Union representation and real wages are at historic lows, but Big Business still isn’t satisfied. Now it’s going after non-union worker centers, which offer new forms of advocacy for issues affecting workers in a time of high levels of insecurity for working families. Worker centers have for decades worked directly in communities to help people learn employment law and gain valuable job skills, positioning them to achieve employment with better wages and good job security. The newer iterations of worker centers though, are non-union organizations educating workers and the public on issues like poor working conditions within specific companies, as well as working with communities and companies to improve those conditions. The type of advocacy that has won tomato pickers a penny more per pound and restaurant workers a few days of paid sick leave per year is the function of worker centers by which the Chamber is most affronted.

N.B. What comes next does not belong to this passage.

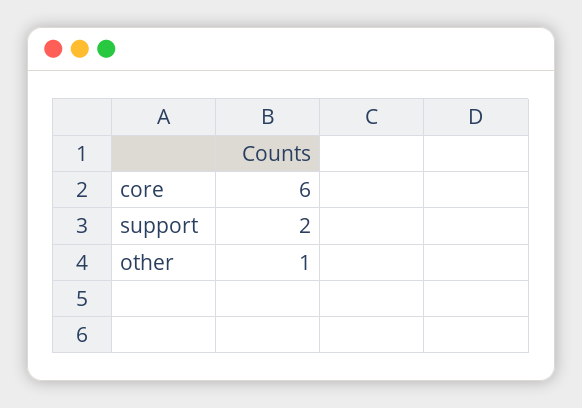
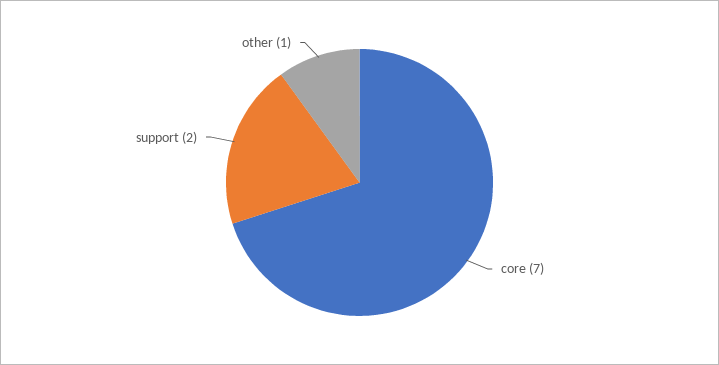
core: 6 -> 7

In November 2013, the U.S. Chamber of Commerce breathlessly claimed that “well-financed” worker centers educating the public about working conditions of companies (such as those that fund the Chamber) were nothing more than union front groups. But the Chamber brought in $179 million in 2012 alone, and has spent more than $1 billion lobbying since 1998. Why is the elephant so scared of the mouse?

Not coincidentally, this Chamber event came three months after an historic agreement won by the Coalition of Immokalee Workers (CIW), which defines itself as “a worker-based human rights organization.” In January Walmart became the twelfth major food vendor, along with companies like Chipotle, Trader Joe’s, McDonald’s and more, to join the CIW’s Fair Food Program to pay agricultural workers an additional penny per pound of picked tomatoes and agree to other human rights improvements.

In its campaign against worker centers and similar nonprofits, the Chamber reveals itself to be dead set against public education regarding the industries that are the most challenging for workers. Groups targeted by the Chamber include Organization United for Respect at Walmart (OUR Walmart – “an independent, not-for-profit organization for hourly Associates” that vows not to represent Walmart employees in union bargaining), New York Communities for Change, Restaurant Opportunities Center (ROC- “a membership-based workers center”) and the CIW – groups fighting to expose conditions faced by Walmart workers, fast food workers, restaurant workers (mostly of large restaurant chains), and immigrant farm laborers respectively. As the Chamber continues to allege these centers represent workers without defining themselves as unions – with little acknowledgment of the public education function they play – at least many of the backers of these groups are publicly known (some are unions; others are foundations). In fact, during the Chamber’s Wednesday event, the chief of staff of U.S. Rep. Steve King (R-Iowa) asked, “Is there something on Capitol Hill we could be doing, not about worker centers, but about progressive foundations, which are funding them in the first place?”

This is another issue area in which companies are using groups like the Chamber to grandstand and push back against workers in a way that won’t reflect poorly on the companies themselves.